*** Begin section ***
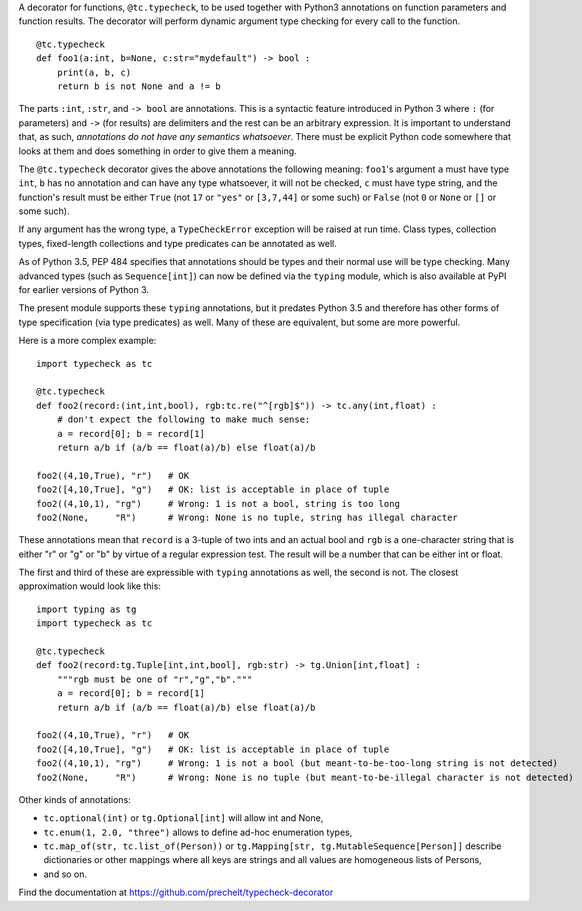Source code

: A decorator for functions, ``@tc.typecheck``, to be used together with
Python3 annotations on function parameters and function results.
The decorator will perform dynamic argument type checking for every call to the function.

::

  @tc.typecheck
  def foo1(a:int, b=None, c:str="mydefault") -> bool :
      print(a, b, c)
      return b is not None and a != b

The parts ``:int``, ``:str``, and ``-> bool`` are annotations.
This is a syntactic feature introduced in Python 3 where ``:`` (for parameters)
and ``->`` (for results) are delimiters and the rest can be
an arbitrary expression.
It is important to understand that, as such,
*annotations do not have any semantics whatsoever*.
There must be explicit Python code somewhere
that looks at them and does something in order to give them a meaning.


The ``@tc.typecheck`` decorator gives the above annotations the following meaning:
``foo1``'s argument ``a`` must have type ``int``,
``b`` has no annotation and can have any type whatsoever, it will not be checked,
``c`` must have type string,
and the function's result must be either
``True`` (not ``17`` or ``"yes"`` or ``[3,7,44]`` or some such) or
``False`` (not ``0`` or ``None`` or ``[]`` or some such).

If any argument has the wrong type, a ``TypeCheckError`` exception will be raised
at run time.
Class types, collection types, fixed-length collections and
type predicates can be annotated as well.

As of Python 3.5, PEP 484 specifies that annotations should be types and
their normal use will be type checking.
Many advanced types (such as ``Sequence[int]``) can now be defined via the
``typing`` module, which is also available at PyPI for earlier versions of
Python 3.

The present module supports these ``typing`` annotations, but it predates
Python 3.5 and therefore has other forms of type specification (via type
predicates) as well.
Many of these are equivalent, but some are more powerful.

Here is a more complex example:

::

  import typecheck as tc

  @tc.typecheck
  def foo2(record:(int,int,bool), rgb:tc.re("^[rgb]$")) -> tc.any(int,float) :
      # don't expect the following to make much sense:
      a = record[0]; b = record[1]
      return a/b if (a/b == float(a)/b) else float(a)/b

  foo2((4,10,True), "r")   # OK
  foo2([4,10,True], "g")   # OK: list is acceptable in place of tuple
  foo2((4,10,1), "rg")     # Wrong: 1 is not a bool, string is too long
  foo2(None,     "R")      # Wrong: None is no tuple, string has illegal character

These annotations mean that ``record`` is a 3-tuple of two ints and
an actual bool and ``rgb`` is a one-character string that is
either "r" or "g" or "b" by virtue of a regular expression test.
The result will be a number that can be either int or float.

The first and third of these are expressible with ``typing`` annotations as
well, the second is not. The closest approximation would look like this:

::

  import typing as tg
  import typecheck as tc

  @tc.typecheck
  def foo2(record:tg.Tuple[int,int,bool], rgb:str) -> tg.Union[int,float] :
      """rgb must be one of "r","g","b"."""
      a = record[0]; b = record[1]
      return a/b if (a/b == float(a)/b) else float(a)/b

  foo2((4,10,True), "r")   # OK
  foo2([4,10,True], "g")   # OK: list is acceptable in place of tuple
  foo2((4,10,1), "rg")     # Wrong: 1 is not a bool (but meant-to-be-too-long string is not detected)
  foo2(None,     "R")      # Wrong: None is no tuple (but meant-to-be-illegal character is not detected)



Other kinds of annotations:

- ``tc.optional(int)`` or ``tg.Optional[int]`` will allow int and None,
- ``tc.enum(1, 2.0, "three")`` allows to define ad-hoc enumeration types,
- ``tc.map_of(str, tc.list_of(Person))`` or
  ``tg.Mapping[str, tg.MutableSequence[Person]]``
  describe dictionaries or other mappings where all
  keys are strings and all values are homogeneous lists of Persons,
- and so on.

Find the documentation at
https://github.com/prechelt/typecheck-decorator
*** End section ***
▶ [Exercise prompt]
Each line holding the word "module" must be pulled from the records.

▶ [Reply]
``typing`` module, which is also available at PyPI for earlier versions of
The present module supports these ``typing`` annotations, but it predates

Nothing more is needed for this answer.